Depending on the vintage, the Winery produces single-vineyard wines from selected barrels in some blocks, including Goosepen, Old Vineyard, Big Tree, Peach Tree, Twelve Row, Blackberry, Watershed and Orchard.

=== Eola-Amity Hills AVA ===
The Winery leases and farms organically a 20+ acre vineyard called Blossom Ridge in the Eola-Amity Hills AVA. This site is more exposed to the cool westerly winds from the ocean and therefore the grapes ripen later than in the Dundee Hills. This vineyard on Jory soils is planted entirely to Pinot Noir, although the Winery intends to plant Chardonnay in 2022. The grapes from the vineyard are used principally for the Rosé of Pinot Noir and sparkling wines.

=== Yamhill-Carlton AVA ===
In 2021 the Winery purchased the 65-acre Kalita Vineyard (only 23 acres are plantable). The vineyard was about 12 years old and is planted almost entirely to Pinot Noir, with an additional 3 acres of Pinot Meunier in 2024. The soils are Goodin, which is a silty clay loam derived from marine deposits ranging up to about 5 feet deep.

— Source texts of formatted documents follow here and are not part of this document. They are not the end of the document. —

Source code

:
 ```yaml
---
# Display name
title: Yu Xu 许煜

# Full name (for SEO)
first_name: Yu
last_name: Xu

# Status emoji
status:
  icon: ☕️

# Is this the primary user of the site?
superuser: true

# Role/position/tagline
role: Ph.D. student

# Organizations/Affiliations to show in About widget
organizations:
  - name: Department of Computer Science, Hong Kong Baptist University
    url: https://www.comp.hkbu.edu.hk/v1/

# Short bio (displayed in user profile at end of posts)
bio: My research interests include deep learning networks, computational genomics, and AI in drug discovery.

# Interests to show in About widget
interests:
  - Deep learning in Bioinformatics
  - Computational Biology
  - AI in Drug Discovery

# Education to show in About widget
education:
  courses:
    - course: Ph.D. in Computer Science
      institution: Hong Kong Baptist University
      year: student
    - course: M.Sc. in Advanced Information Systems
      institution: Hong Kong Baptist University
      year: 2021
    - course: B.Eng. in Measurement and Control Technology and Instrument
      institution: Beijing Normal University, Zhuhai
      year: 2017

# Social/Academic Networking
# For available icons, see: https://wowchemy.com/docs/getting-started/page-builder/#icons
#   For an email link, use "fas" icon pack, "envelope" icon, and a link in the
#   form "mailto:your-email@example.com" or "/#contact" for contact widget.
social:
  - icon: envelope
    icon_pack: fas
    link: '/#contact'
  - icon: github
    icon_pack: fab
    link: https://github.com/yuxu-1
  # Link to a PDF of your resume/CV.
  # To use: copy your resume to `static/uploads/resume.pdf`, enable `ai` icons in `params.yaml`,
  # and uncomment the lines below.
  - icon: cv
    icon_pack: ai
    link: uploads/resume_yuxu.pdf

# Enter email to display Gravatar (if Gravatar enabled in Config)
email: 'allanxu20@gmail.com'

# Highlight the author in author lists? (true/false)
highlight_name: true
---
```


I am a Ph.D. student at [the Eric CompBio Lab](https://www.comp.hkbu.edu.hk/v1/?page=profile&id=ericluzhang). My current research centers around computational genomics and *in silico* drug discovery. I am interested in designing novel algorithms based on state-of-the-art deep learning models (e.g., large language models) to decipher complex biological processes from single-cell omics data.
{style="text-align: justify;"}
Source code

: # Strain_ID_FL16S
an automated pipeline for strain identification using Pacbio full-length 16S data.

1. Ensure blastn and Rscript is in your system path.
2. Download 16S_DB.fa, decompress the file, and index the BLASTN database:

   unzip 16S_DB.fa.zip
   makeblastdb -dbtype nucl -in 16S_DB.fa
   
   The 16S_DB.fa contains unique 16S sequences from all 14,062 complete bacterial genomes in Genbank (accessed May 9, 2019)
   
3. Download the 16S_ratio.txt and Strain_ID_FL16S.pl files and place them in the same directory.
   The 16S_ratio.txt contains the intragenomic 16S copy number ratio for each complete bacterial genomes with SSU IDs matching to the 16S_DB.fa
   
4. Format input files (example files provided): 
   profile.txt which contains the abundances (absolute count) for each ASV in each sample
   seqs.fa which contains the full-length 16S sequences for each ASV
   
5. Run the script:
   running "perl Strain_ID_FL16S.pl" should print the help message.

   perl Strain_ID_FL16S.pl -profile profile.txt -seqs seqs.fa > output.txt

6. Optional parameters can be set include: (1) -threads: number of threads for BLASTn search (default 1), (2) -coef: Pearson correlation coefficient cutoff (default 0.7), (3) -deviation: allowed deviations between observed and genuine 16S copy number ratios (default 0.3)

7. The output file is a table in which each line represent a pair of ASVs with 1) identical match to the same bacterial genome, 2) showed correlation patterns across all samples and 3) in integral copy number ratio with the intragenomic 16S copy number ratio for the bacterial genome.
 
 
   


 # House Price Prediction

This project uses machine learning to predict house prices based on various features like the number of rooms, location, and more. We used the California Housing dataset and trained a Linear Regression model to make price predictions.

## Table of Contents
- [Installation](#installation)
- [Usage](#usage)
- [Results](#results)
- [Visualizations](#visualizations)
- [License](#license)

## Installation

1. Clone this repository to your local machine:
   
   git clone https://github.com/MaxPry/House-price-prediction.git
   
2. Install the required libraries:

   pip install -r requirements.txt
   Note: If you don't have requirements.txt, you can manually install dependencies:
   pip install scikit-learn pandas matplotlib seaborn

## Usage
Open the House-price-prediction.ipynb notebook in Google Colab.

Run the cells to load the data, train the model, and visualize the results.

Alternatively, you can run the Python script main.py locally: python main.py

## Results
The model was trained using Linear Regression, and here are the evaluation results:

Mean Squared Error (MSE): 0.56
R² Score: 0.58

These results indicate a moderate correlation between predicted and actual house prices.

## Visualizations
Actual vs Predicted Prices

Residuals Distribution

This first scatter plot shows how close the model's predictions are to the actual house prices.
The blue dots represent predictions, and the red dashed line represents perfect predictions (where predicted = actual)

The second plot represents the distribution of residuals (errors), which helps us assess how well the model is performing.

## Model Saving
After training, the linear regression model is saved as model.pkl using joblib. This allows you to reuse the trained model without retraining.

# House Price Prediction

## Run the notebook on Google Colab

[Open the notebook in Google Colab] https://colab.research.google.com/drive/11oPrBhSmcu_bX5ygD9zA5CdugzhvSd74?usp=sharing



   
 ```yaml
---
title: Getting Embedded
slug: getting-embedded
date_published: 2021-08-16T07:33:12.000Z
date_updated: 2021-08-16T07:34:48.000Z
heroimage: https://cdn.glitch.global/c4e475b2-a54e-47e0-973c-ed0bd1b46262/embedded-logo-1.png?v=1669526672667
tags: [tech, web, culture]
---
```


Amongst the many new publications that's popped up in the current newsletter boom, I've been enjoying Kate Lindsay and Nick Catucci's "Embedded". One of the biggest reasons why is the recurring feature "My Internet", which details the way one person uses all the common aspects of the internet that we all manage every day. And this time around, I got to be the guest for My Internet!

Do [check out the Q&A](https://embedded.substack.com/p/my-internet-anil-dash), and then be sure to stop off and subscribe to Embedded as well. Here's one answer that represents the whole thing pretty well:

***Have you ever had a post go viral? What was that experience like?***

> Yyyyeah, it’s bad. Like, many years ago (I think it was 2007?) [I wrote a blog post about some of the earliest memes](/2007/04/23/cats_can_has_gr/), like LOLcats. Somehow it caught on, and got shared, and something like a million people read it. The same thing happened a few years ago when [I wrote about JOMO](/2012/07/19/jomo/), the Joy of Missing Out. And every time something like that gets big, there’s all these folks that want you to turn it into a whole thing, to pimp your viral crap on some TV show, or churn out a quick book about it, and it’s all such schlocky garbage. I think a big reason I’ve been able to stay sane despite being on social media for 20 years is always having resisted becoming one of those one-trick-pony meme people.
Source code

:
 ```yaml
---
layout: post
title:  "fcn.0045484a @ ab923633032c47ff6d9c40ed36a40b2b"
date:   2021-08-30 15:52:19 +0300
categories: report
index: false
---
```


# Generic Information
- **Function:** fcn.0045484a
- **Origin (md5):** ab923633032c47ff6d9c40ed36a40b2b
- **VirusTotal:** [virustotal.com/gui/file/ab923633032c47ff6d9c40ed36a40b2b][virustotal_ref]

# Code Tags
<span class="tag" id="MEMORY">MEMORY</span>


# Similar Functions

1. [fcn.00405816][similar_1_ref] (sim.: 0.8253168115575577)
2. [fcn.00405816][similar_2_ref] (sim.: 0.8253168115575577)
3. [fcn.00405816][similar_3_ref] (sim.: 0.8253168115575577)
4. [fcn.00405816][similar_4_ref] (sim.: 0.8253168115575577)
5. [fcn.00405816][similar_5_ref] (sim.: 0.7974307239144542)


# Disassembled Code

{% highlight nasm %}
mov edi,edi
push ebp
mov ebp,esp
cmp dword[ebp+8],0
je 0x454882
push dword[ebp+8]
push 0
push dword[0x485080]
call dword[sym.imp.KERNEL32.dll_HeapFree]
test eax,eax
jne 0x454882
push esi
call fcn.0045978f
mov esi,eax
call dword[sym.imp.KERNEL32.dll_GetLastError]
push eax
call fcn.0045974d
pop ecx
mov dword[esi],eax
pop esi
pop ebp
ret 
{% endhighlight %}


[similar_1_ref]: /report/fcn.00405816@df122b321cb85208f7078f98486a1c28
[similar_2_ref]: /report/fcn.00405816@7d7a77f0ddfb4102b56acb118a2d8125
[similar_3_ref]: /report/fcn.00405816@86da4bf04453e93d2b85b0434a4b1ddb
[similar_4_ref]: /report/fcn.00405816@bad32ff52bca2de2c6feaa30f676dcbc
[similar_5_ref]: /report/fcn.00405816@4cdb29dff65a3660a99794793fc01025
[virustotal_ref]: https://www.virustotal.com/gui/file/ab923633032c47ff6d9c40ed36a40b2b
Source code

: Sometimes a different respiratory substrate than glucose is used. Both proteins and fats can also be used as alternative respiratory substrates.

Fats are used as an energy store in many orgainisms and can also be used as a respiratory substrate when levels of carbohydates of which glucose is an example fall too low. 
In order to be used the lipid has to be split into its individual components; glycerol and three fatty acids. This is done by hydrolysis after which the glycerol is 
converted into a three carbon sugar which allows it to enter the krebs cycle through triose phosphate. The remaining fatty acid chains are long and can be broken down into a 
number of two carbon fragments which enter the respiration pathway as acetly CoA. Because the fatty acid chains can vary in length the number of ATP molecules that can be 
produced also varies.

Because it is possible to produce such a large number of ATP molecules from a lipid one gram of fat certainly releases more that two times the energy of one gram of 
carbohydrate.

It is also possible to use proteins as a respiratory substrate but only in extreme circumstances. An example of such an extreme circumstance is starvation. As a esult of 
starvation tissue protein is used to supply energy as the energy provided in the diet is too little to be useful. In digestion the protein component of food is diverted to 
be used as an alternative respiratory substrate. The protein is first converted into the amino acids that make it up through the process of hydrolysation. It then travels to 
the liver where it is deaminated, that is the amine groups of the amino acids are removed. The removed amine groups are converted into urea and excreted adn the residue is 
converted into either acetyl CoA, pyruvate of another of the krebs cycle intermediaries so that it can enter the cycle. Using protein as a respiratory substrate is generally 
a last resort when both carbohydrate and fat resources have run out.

The vineyards lie between about 500 and 700 feet elevation with a southerly exposure. This is the first vineyard with non-volcanic soils owned by the Winery and will produce wines distinctly different from the Dundee and Eola-Amity Hills. The overall degree days on this site are similar to the Dundee Hills. The vineyard will be converted to organic farming beginning in 2022.

== Winery ==
The construction of the main winery building began in 1976 and the first crush was in 1977. A warehouse was added in 1979. In 2002 the Winery constructed an adjacent underground barrel cellar that was the first winery building to receive the U.S. Green Building Council's LEED (Leadership in Energy and Environmental Design) certification as a green building. A storage and shipping fulfillment warehouse was constructed in 2022.

The winery processes approximately 1000 tons per year from its own vineyards and grapes purchased from other growers. The winemaking philosophy emphasizes minimum intervention. The Pinot Noirs destined for single-vineyard designations are gently destemmed and whole-berry fermented in open-top 2.5 ton fermenters using wild yeasts. These Pinot Noirs are barrel-aged in French oak for 14–16 months before bottling.

== Production and distribution ==
The Winery sells approximately 65,000 cases per year in 50 states and 16 countries. In addition to premium wines sold under the Sokol Blosser label, the winery also produces a line of wines under the Evolution label.

Sokol Blosser wines: Pinot Noir, Chardonnay, White Riesling, Sauvignon Blanc, Pinot Gris, Pinot Blanc, Müller-Thurgau, Pinot Noir Rosé and three sparkling wines (Bluebird Cuvée, Blanc de Blanc, and Rosé of Pinot Noir).

Evolution wines: Pinot Noir, Chardonnay, Lucky No. 9 White (a blend of 9 grapes), Big Time Red, and Riesling.